Benjamin Davies

See other motorhome reviews written by Benjamin Davies

Practical Motorhome reviews the Bilbo’s Elegans which has two single beds


The Elegans’ side-elevating roof is easy to raise and lower on site, thanks to gas struts and a central handle. The roof is held in place en route by metal clamps and ratchet ties, and it’s fitted to a reinforced steel frame that is riveted to the roof.

There’s alternative access, too, through the tailgate. The ’van looks good with alloy wheels (a cost option), beefed-up VW logo and chrome grille at the front, darkened privacy glass and metallic paintwork.

In addition, there's a toilet locker and gas on board. High-tops can mostly be used all year round, and with all the models here having onboard fresh-water tanks, it’s a possibility. However, we’d expect the Elegans’ vinyl elevating roof walls not to keep the heat in quite as well as insulated steel walls.
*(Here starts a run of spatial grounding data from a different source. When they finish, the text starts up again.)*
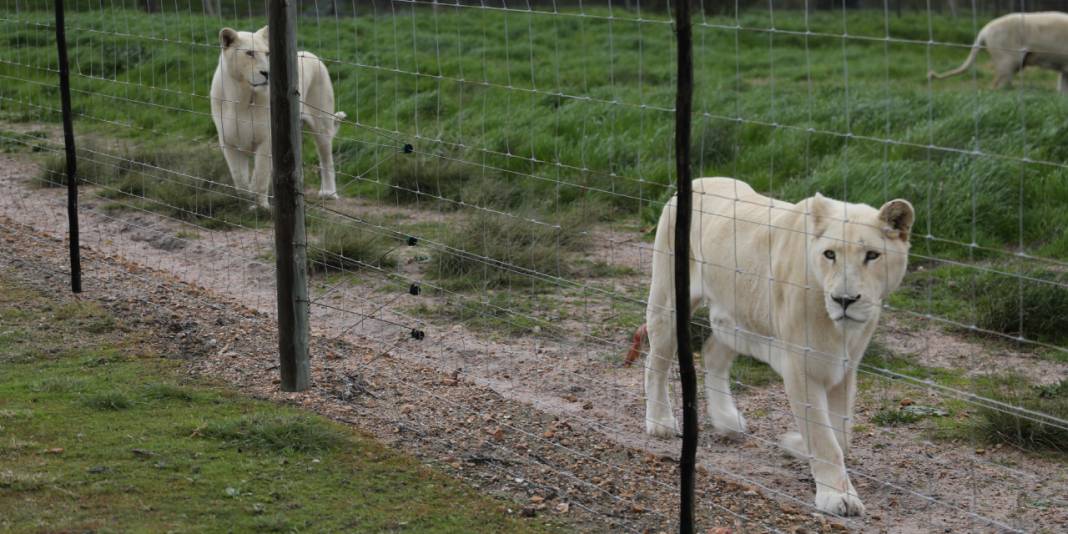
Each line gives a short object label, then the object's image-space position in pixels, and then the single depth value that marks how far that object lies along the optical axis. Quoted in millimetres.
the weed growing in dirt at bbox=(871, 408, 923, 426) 6215
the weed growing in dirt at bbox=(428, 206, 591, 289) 8562
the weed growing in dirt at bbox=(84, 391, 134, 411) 5660
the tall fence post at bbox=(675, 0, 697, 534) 3805
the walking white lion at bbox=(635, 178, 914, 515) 4949
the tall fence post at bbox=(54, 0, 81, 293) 7750
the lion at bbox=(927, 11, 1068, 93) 16672
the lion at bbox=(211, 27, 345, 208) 10688
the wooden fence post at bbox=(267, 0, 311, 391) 5824
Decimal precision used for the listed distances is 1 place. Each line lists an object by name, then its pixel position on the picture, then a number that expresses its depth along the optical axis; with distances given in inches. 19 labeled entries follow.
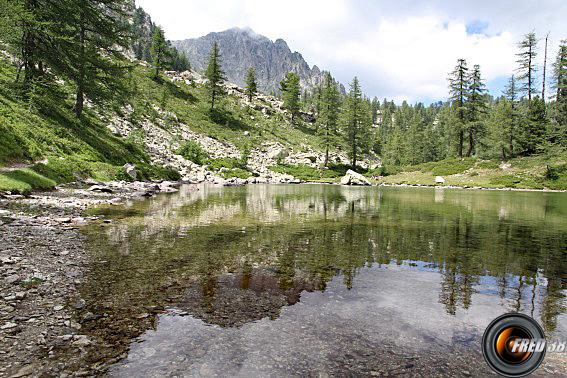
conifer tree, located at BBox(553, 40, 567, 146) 2364.7
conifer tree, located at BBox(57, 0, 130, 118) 1144.2
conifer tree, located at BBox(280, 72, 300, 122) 4001.5
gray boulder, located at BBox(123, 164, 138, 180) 1191.6
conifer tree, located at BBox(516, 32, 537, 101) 2586.1
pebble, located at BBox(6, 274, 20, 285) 229.6
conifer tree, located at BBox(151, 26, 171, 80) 3292.3
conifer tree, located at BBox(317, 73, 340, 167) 2780.5
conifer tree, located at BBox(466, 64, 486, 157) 2504.9
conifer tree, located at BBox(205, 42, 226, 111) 3132.4
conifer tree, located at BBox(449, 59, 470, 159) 2522.1
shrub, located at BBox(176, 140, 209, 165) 1986.7
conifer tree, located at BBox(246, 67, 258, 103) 3878.0
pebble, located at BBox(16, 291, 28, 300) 207.1
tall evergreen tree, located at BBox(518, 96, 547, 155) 2254.2
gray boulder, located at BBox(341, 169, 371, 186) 2292.1
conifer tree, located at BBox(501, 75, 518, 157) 2358.5
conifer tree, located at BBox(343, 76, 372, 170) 2792.8
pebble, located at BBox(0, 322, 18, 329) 170.6
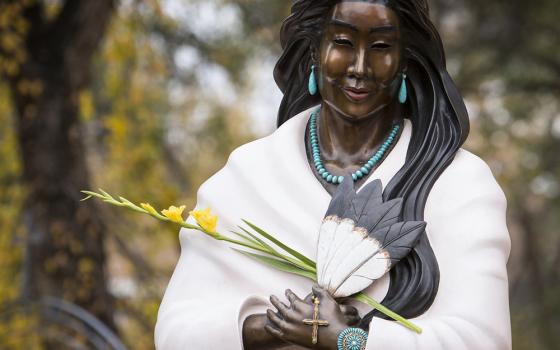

Inside, the Elegans comes from the functional, hard-wearing Westfalia school of design. 
The rear RIB passenger seats are fixed in place, but the rake of the backrest can be adjusted. Behind them, a kitchenette sits opposite a worksurface that conceals a compressor fridge. There’s also a concealed Thetford cassette swivel toilet to the rear of the kitchen, and wardrobe space opposite.

On the road

Our test-model Elegans was fitted with the 2.5-litre 130bhp turbo-diesel engine (a £1500 cost option), a significant step up in power from the standard 1.9 TDi version. Its maximum weight of 3200kg is good news for younger motorcaravanners 
in terms of driving licence restrictions at home and abroad, and the ’van comes with a decent payload for four people. It also has a decent power-to-weight ratio and is fun to drive. Both cab seats swivel, while air-con is a cost option.

On the road, the Elegans offers a through-view. At under 6m long, it has a short footprint and will pose no parking problems in terms of length, and it'll be able to duck under most height barriers.

There are belted, forward-facing rear passenger seats, which are comfortable and fully crash-tested.

Lounging & dining

The lounge seats four with the cab seats swivelled – a process which took some to-ing and fro-ing, although both rear passenger seats can be turned into a sofa. On the driver’s side, a backrest cushion fastens to a wall-mounted rail, and there’s a separate armrest cushion. In dining mode, the Elegans’ table clips to this rail, and when it’s not being used it has its own storage space behind the wardrobe at the rear of the ’van.

Lighting is the usual mix of downlighters and directional reading lamps.


Kitchens and washrooms are often compromised when you’re struggling for space in 
a small van conversion, and there is evidence of this here. However, there’s a fold-out 30cm x 35cm worktop extension that stretches across the galley to form a U-shaped kitchen. It has three gas burners and an integral sink, a mini-grill for your toast, and a compressor fridge.

The compressor fridge runs from 12V power only, and there's a beefy leisure battery for just this purpose. Additionally, there are wire spice racks and a moulded cutlery tray.


The Elegans comes with twin single beds – that is, the sofa plus the swivelled cab seats – but our test model had the double-bed option. After rolling the seat squab forward, you can slide the driverside sofa to meet the nearside one. Then, pull out steel extensions from the driver’s side and infil with the sofa backrest cushion – easy.

The roof bed is a cost option, and comprises as many 60cm-long, cushioned, hardboard sections as you like, to sit across the roof gunwhales. A ladder is a further cost option, but it’s simple enough to clamber up there, anyway.


The Elegans is somewhat handicapped in the washroom stakes by its shorter overall length and by not having a fixed high-top roof. But it has a plumbed-in, fixed, swivel-head Thetford toilet rather than the Porta Potti you find in most raising-roof campers – and it is concealed from general view by a shelf and a vinyl cover.


The Elegans, by virtue of its corridor-style layout, has a good load bay, accessed through the rear doors.

Technical specs

Travel seats4
Waste water35L
Kitchen Equipment
3-burner gas hob, Oven
Thetford C-200 toilet
Webasto space heater


Great as a day or weekend ’van, but for longer-term touring you might want more comfort.